→ **Document extract**
++++++++

We assume that n is a power of 2 for convenience (no-operation steps can be added accordingly).
We define the hashed state h_i = H(x_i) for each i in 0, ..., n. where H is the sha256 hash of x.
(more generally, if the state x itself is composed of multiple values, h_i should be a commitment to
the entire state, for example via a Merkle tree).
For any (i, j) such that 0 <= i <= j < n and such that j - i + 1 is a power of 2, we define the trace t_{i, j} as follows:
// sha256(h_i || h_{i+1}) if i == j
t_{i, j} = {
\\ sha256(h_i || h_{i+1} || t_{i, i + m - 1} || t_{i + m, j}) otherwise
where m = (j - i + 1) / 2, and || represents the concatenation.
That is: if i == j, then the trace represents a single computational step, and it commits to just the state before,
and the state after the execution of the computational step. If i < j, then the trace represents commits to:
- the state before the i-th computational step
- the state after the j-th computational step
- the sub-trace of the first half of the computation (from i to i + m - 1)
- the sub-trace of the second half of the computation (from i + m to j)
Clearly, t_{0, n - 1} is the trace of the entire computationm, and it defines a corresponding Merkle tree.
The bisection protocol is an interactive protocol between two parties Alice and Bob, who disagree on the final result
y of the computation (but they agree on the initial state x = x_0).
Therefore:
- Alice claims the hashed states to be [h_{0; a}, h_{1; a}, ... h_{n; a}]
- Bob claims the hashed states to be [h_{0; b}, h_{1; b}, ... h_{n; b}]
where h_{0; a} = h_{0; b} = h_0, since they agree on the initial state x.
The protocol starts at the "root" of the trace, that is, an internal node that represents t_{0, n-1}.
The protocol guarantees the following invariant:
Bisection invariant:
For any node (i, j) reached in the protocol, h_{i; a} = h_{i; a}, while h_{j; a} != h_{j; b}.
That is, Alice and Bob agree on the state at the beginning of the computation represented by the sub-trace, but disagree
on the final state of the computation.
Let's call t_{i, j; a} (resp. t_{i, j; b}) the value of the sub-trace t_{i; j} according to Alice (resp. Bob).

++++++++

→ **Supplied material**
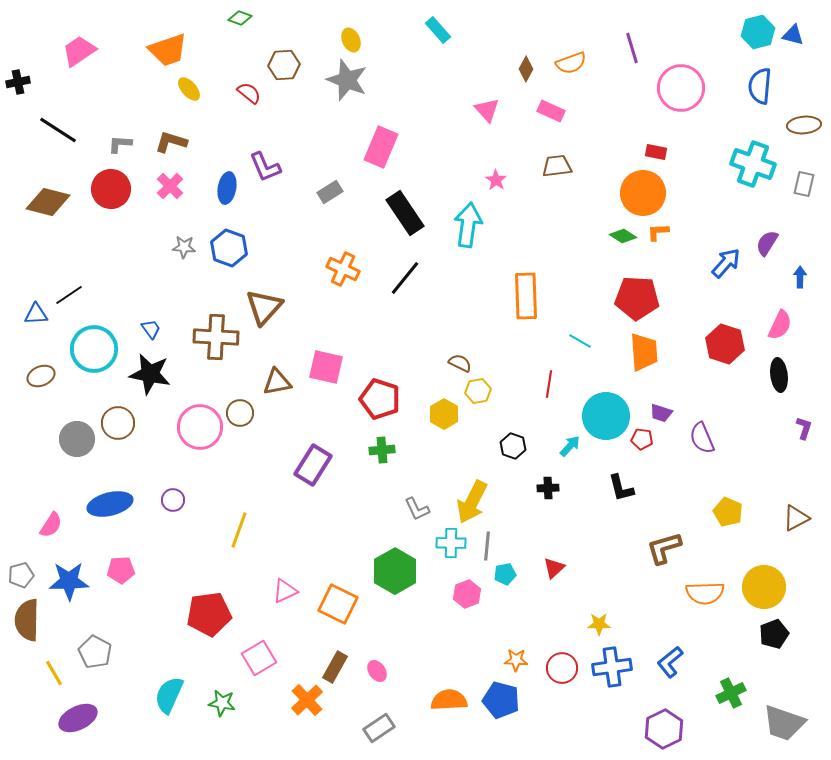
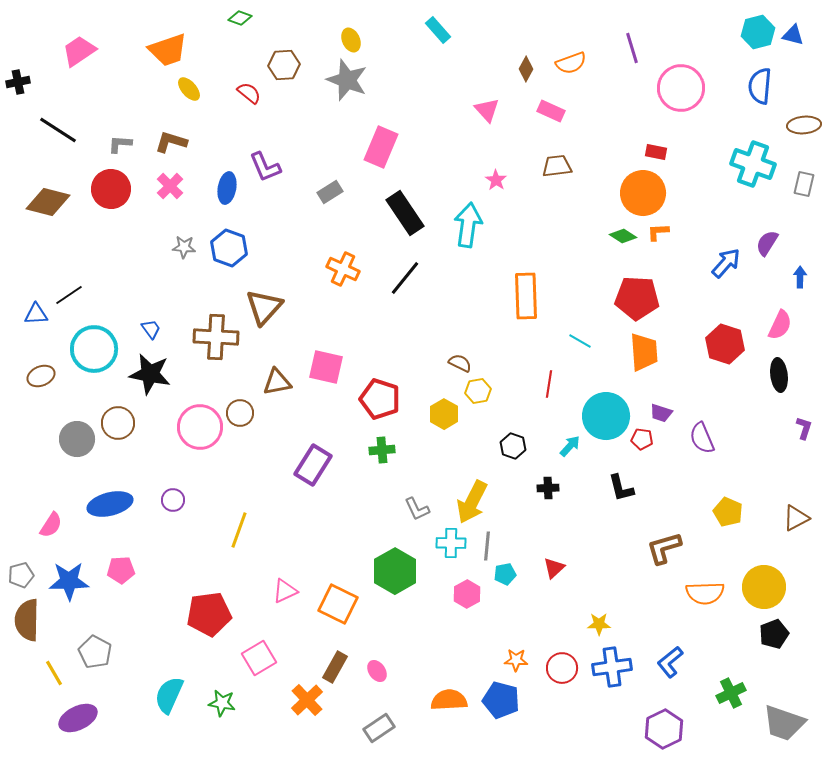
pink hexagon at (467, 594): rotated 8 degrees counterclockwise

++++++++

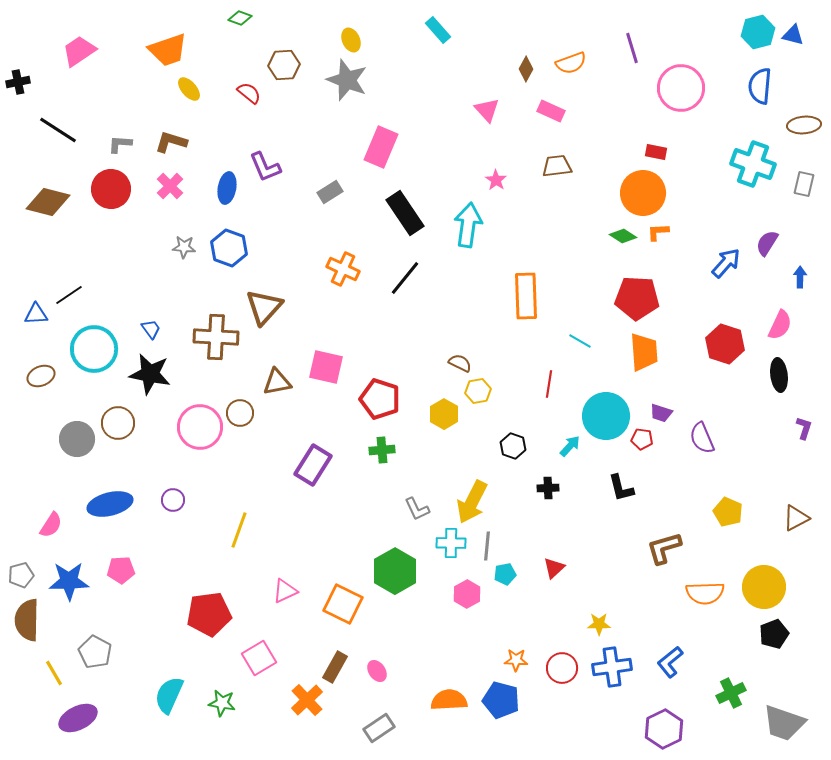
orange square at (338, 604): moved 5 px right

++++++++

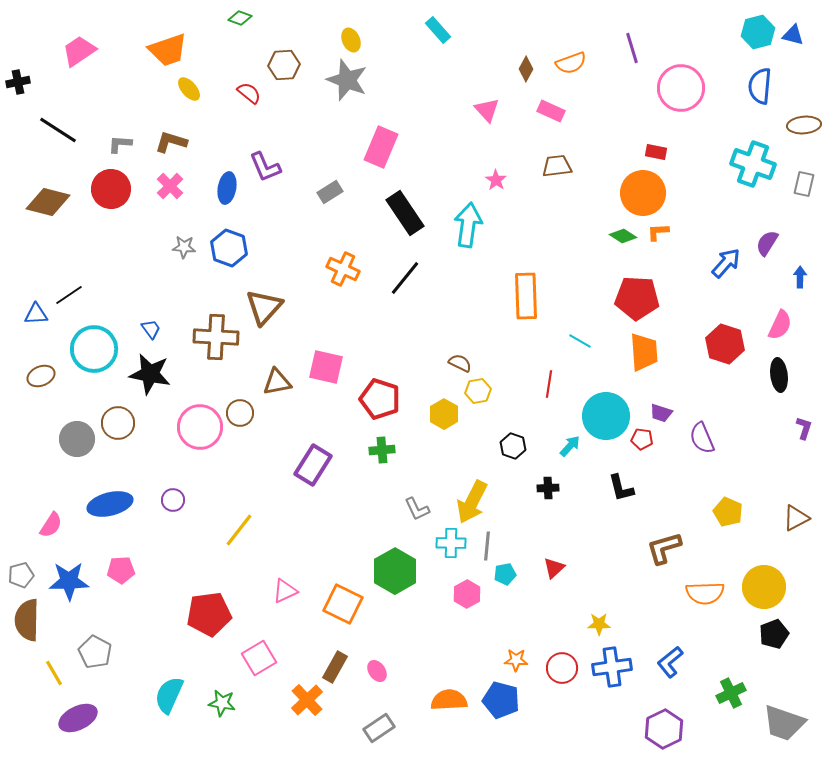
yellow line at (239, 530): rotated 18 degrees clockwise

++++++++

→ **What you should do**
In the bisection protocol excerpt, at which point of the trace does the protocol start? The entries are separate material and have no connection to the bisection protocol excerpt.

→ **Output**
It starts at the "root" of the trace, an internal node that represents t_{0, n-1}.